(INPUT DATA)

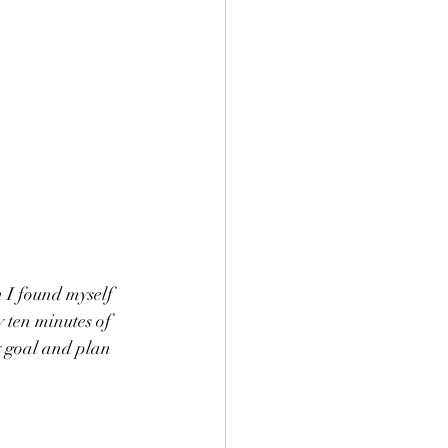
 I found myself 
 ten minutes of 
y goal and plan 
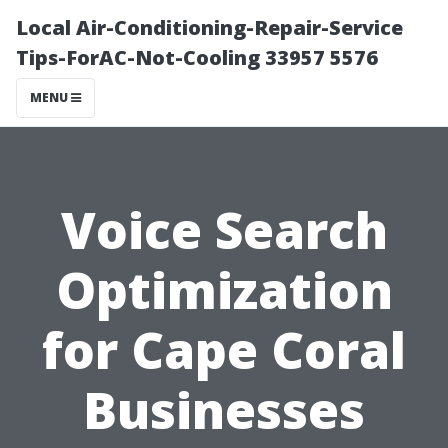
Local Air-Conditioning-Repair-Service
Tips-ForAC-Not-Cooling 33957 5576
MENU
Voice Search
Optimization
for Cape Coral
Businesses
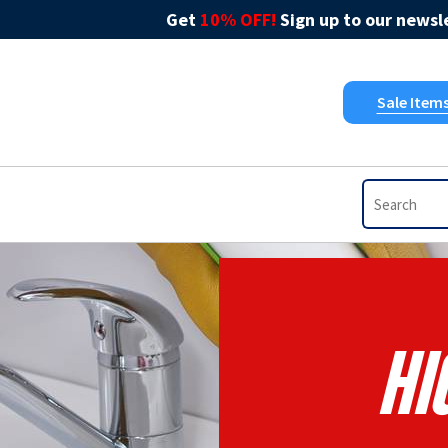
Get
10% OFF!
Sign up to our newsle
Sale Item
Hi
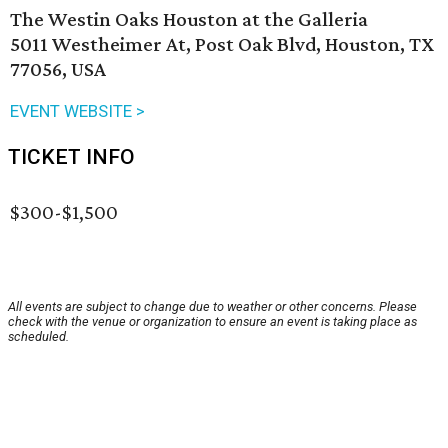
The Westin Oaks Houston at the Galleria
5011 Westheimer At, Post Oak Blvd, Houston, TX
77056, USA
EVENT WEBSITE >
TICKET INFO
$300-$1,500
All events are subject to change due to weather or other concerns. Please
check with the venue or organization to ensure an event is taking place as
scheduled.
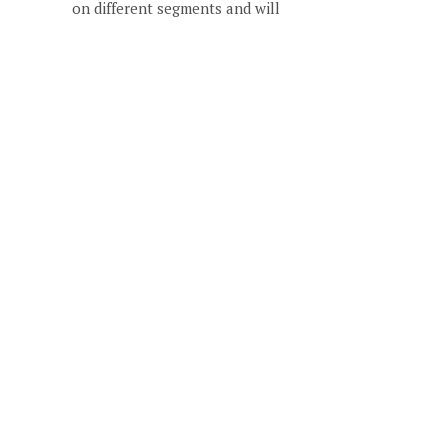
on different segments and will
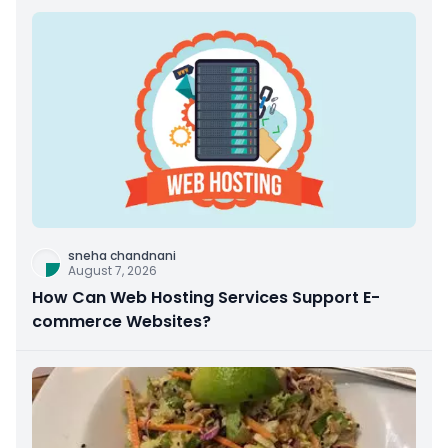
sneha chandnani
August 7, 2026
How Can Web Hosting Services Support E-
commerce Websites?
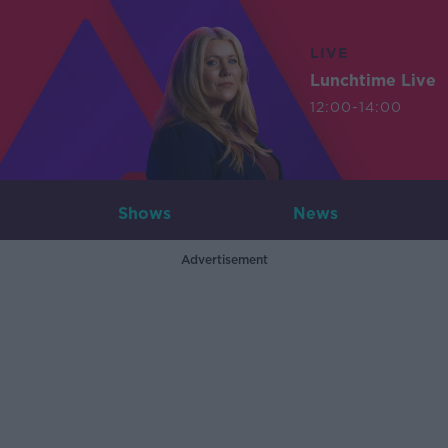
LIVE
Lunchtime Live
12:00-14:00
Shows
News
Advertisement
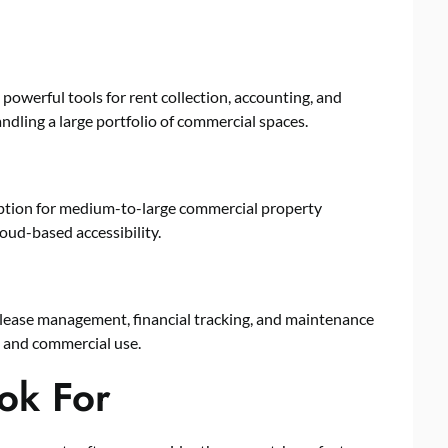
 powerful tools for rent collection, accounting, and
andling a large portfolio of commercial spaces.
t option for medium-to-large commercial property
loud-based accessibility.
 lease management, financial tracking, and maintenance
l and commercial use.
ok For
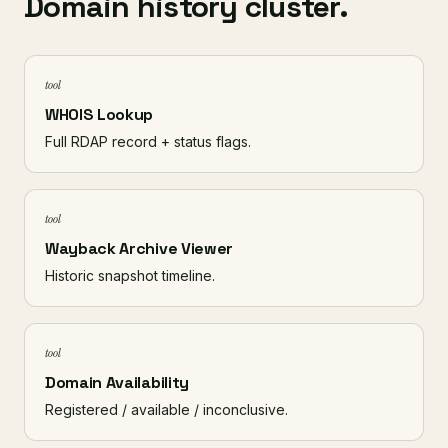
Domain history cluster.
tool
WHOIS Lookup
Full RDAP record + status flags.
tool
Wayback Archive Viewer
Historic snapshot timeline.
tool
Domain Availability
Registered / available / inconclusive.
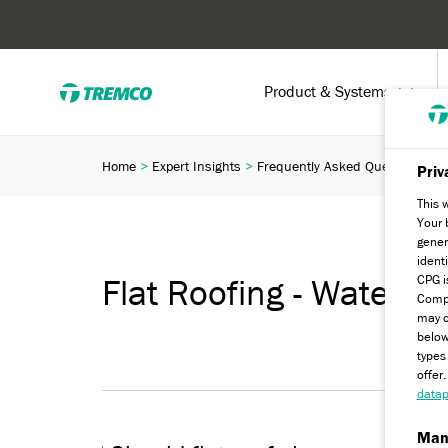
Product & Systems
Home
Expert Insights
Frequently Asked Questions
F
Priv
This 
Your 
gener
ident
CPG i
Flat Roofing - Water a
Compa
may c
below
types
offer
datap
Man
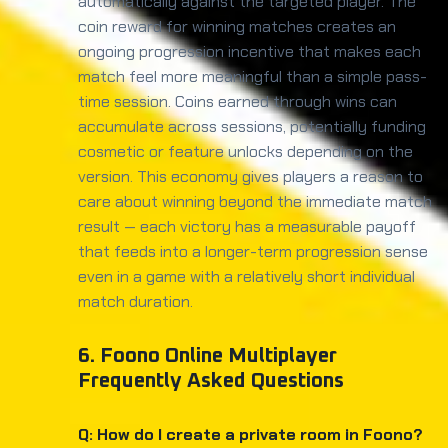
automatically against the targeted player. The
coin reward for winning matches creates an
ongoing progression incentive that makes each
match feel more meaningful than a simple pass-
time session. Coins earned through wins can
accumulate across sessions, potentially funding
cosmetic or feature unlocks depending on the
version. This economy gives players a reason to
care about winning beyond the immediate match
result — each victory has a measurable payoff
that feeds into a longer-term progression sense
even in a game with a relatively short individual
match duration.
6. Foono Online Multiplayer
Frequently Asked Questions
Q: How do I create a private room in Foono?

(End INPUT DATA)

DESCRIPTION OF THE TASK:
A verbatim copy of every record above is required, with all pictures omitted.

TASK RESULT:
 I found myself 
 ten minutes of 
y goal and plan 
Local Air-Conditioning-Repair-Service
Tips-ForAC-Not-Cooling 33957 5576
MENU
Voice Search
Optimization
for Cape Coral
Businesses
Get
10% OFF!
Sign up to our newsle
Sale Item
Hi
The Westin Oaks Houston at the Galleria
5011 Westheimer At, Post Oak Blvd, Houston, TX
77056, USA
EVENT WEBSITE >
TICKET INFO
$300-$1,500
All events are subject to change due to weather or other concerns. Please
check with the venue or organization to ensure an event is taking place as
scheduled.
on different segments and will
sneha chandnani
August 7, 2026
How Can Web Hosting Services Support E-
commerce Websites?
LIVE
Lunchtime Live
12:00-14:00
Shows
News
Advertisement
 powerful tools for rent collection, accounting, and
andling a large portfolio of commercial spaces.
t option for medium-to-large commercial property
loud-based accessibility.
 lease management, financial tracking, and maintenance
l and commercial use.
ok For
Domain history cluster.
tool
WHOIS Lookup
Full RDAP record + status flags.
tool
Wayback Archive Viewer
Historic snapshot timeline.
tool
Domain Availability
Registered / available / inconclusive.
Product & Systems
Home
Expert Insights
Frequently Asked Questions
F
Priv
This 
Your 
gener
ident
CPG i
Flat Roofing - Water a
Compa
may c
below
types
offer
datap
Man
automatically against the targeted player. The
coin reward for winning matches creates an
ongoing progression incentive that makes each
match feel more meaningful than a simple pass-
time session. Coins earned through wins can
accumulate across sessions, potentially funding
cosmetic or feature unlocks depending on the
version. This economy gives players a reason to
care about winning beyond the immediate match
result — each victory has a measurable payoff
that feeds into a longer-term progression sense
even in a game with a relatively short individual
match duration.
6. Foono Online Multiplayer
Frequently Asked Questions
Q: How do I create a private room in Foono?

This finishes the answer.